** Begin PASSAGE **

UK Takes Delivery of First Lightning II Fighter Jet
(Source: UK Ministry of Defence; issued July 19, 2012)
L to R: Royal Navy Fleet Commander, Admiral Sir George Zambellas; Defence Secretary, Philip Hammond; Chief of the Air Staff, Air Chief Marshal Sir Stephen Dalton and Chief of Materiel Air, Air Marshal Sir Kevin Leeson stand in front the of first F-35 fighter delivered to the UK. (MoD photo)
The first of the UK’s next-generation stealth combat aircraft has today been handed over to the MoD.
At a ceremony in Fort Worth, Texas, Defence Secretary Philip Hammond formally accepted the first jet which will be known as Lightning II.
The aircraft are Short Take Off and Vertical Landing (STOVL) F-35 Joint Strike Fighters, manufactured by Lockheed Martin.
The UK is the first country outside the US to receive these aircraft and Mr Hammond today announced that the MoD intends to order a fourth Lightning II aircraft next year to add to the three already on contract.
The RAF and Royal Navy will conduct flight trials of the jets which will operate from land bases and from sea.
Lightning II will be operational from land based airfields from 2018, when it will also commence flight trials off the HMS Queen Elizabeth carrier. Mr Hammond announced that the jets are likely to be based at RAF Marham, Norfolk, but that no decision has yet been made.
The UK will benefit from interoperability with the US Marine Corps which operates STOVL aircraft similar to the Lightning II.
The multi-role jet features the latest stealth and Intelligence, Surveillance Target Acquisition and Reconnaissance (ISTAR) technology and represents the cutting edge of combat aircraft design. Fifteen per cent of Joint Strike Fighter work is carried out in the UK and over 130 British companies contribute to the supply chain. It is worth over £1Bn to UK industry each year and will support around 25,000 British jobs over the next 25 years.
After the acceptance ceremony, the Defence Secretary toured Lockheed Martin’s production plant with representatives of major UK sub-contractors on the programme, including BAE Systems and Rolls-Royce.

** End PASSAGE **

DIRECTIONS:
1) According to the Lightning II announcement, in what city did Defence Secretary Philip Hammond formally accept the first jet?
2) Continue the Lightning II announcement from its last sentence.

** Begin ENTRIES PROVIDED **

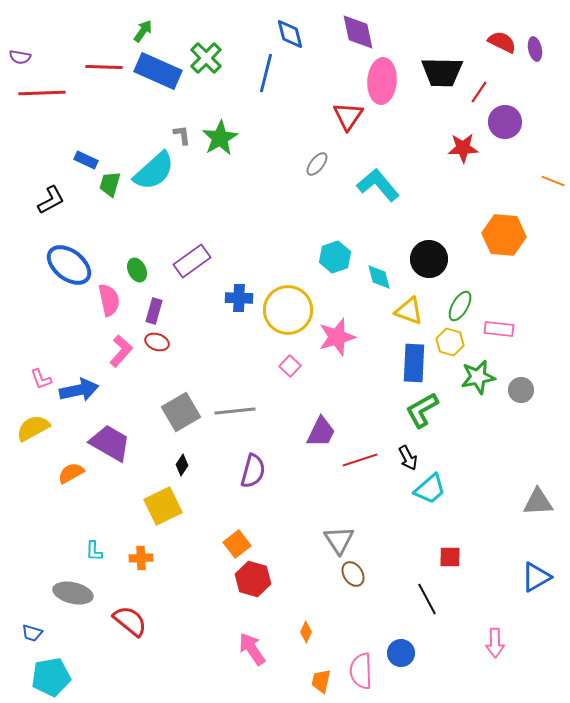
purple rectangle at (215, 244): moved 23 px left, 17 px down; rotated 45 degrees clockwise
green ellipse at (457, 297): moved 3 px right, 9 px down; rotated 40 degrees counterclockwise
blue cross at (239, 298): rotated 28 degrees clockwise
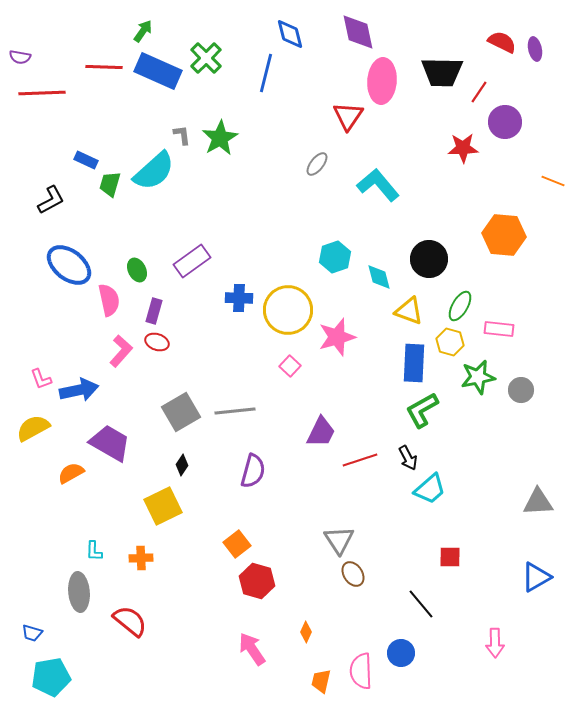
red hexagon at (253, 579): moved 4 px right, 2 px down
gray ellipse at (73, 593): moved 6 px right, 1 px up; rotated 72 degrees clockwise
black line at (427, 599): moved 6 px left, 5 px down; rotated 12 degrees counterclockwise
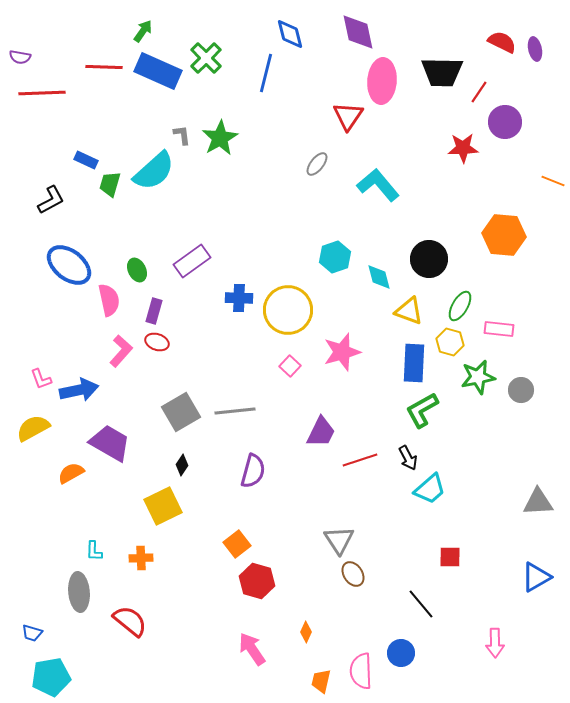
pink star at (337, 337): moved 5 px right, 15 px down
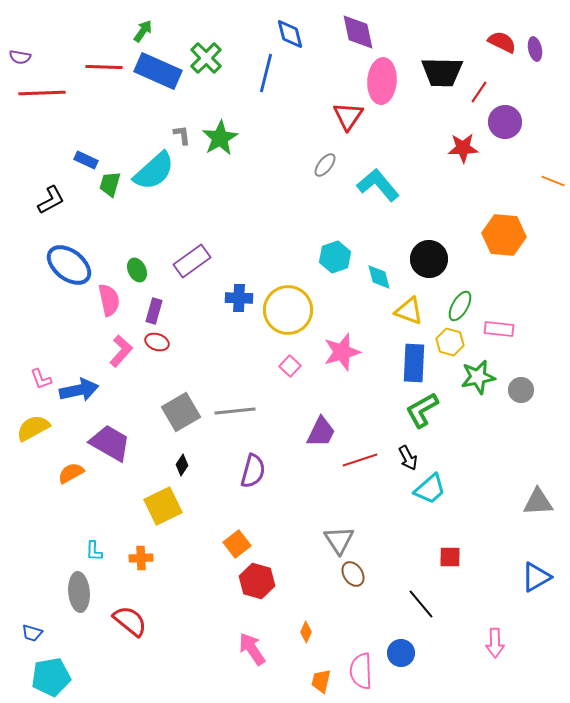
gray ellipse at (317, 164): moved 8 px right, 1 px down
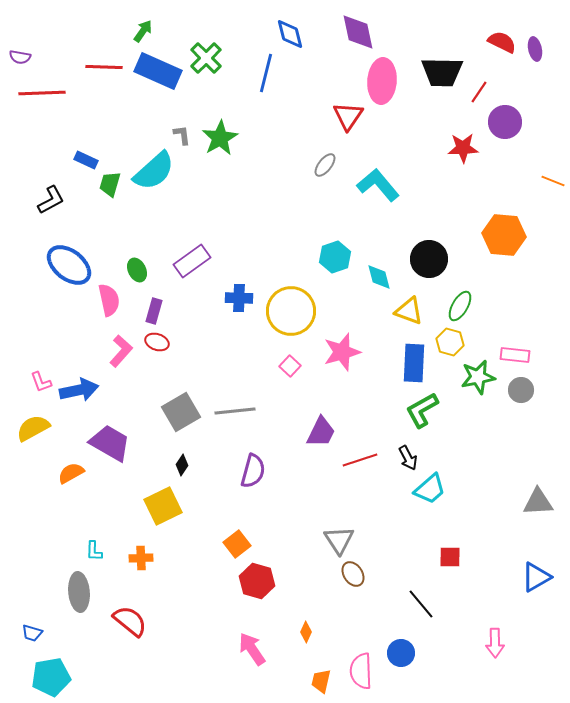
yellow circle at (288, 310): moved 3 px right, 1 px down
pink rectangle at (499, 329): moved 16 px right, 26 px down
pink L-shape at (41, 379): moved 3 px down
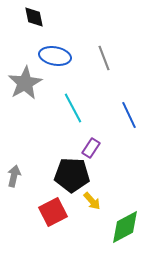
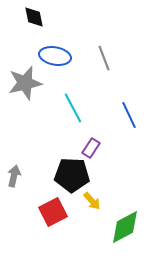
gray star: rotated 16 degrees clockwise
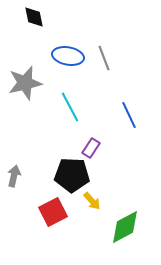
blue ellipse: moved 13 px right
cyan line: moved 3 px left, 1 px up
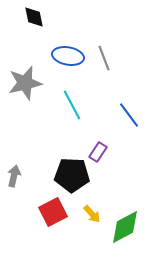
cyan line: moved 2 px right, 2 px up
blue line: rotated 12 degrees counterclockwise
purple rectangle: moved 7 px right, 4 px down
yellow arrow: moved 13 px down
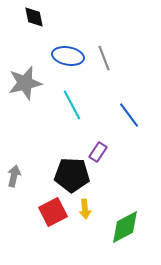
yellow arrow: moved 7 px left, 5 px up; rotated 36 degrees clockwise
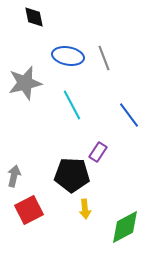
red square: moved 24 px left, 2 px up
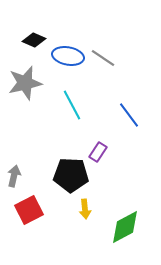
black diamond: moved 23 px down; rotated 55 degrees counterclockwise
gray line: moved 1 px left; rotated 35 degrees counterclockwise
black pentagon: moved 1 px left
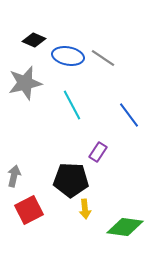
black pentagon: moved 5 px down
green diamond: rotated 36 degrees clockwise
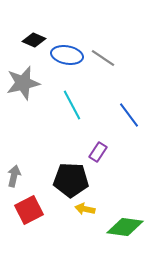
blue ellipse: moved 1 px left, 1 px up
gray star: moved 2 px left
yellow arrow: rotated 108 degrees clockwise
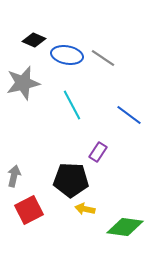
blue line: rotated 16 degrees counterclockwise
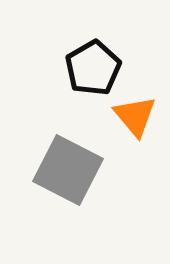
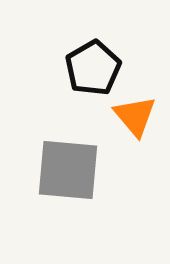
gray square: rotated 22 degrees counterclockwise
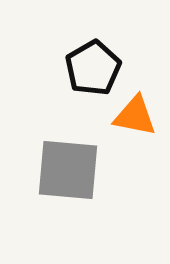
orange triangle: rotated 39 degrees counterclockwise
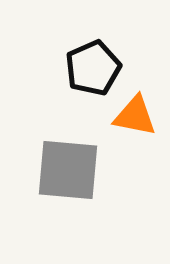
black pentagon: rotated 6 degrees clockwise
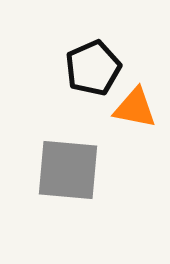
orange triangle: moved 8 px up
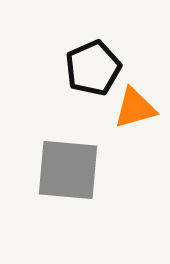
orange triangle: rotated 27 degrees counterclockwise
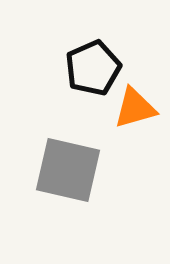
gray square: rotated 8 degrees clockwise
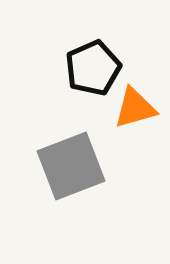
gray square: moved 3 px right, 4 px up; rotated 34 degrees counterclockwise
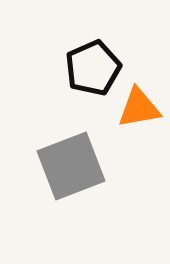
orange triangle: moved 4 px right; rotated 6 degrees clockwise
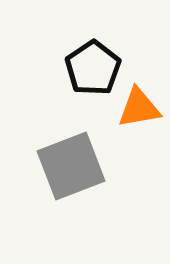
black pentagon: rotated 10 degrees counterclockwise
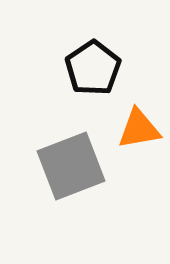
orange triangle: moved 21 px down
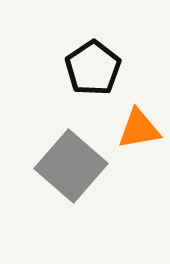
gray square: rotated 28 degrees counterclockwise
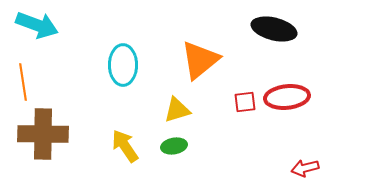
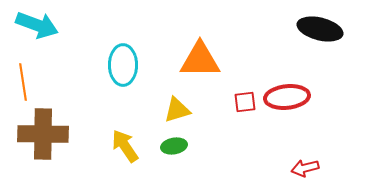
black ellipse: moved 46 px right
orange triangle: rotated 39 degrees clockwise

** End ENTRIES PROVIDED **

FINAL ANSWERS:
1) Fort Worth, Texas.

2)
Mr Hammond said:
“This hugely capable combat aircraft is now officially British and in the hands of our expert pilots. Highly skilled British aerospace workers are also playing a vital role in the delivery of Lightning II with UK companies involved in 15 per cent of the production and 25,000 British jobs sustained as a result.
“Having taken decisions on the final designs of our new aircraft carriers and balanced the MoD’s budget we can now proceed confidently to regenerating our carrier strike capability with these cutting edge stealth combat aircraft. “
The Chief of the Air Staff, Air Chief Marshal Sir Stephen Dalton, said:
“The delivery of the United Kingdom’s first Lightning II marks the beginning of a new era in our ability to project Air Power from the land or sea. Alongside our increasingly capable combat-proven multi-role Typhoons, the Lightnings provide an additional complimentary capability to our growing Combat-ISTAR force.”
Royal Navy Fleet Commander, Admiral Sir George Zambellas, said:
“Jets at sea offer unmatched persistence and can guarantee the delivery of airpower around the globe. With the advent of Lightning II, UK Defence has its opportunity to maximise the utility of our carriers and this extraordinarily capable aircraft through a range of sea and land basing options. The result will be a strategic capability which will deliver for many decades to come.”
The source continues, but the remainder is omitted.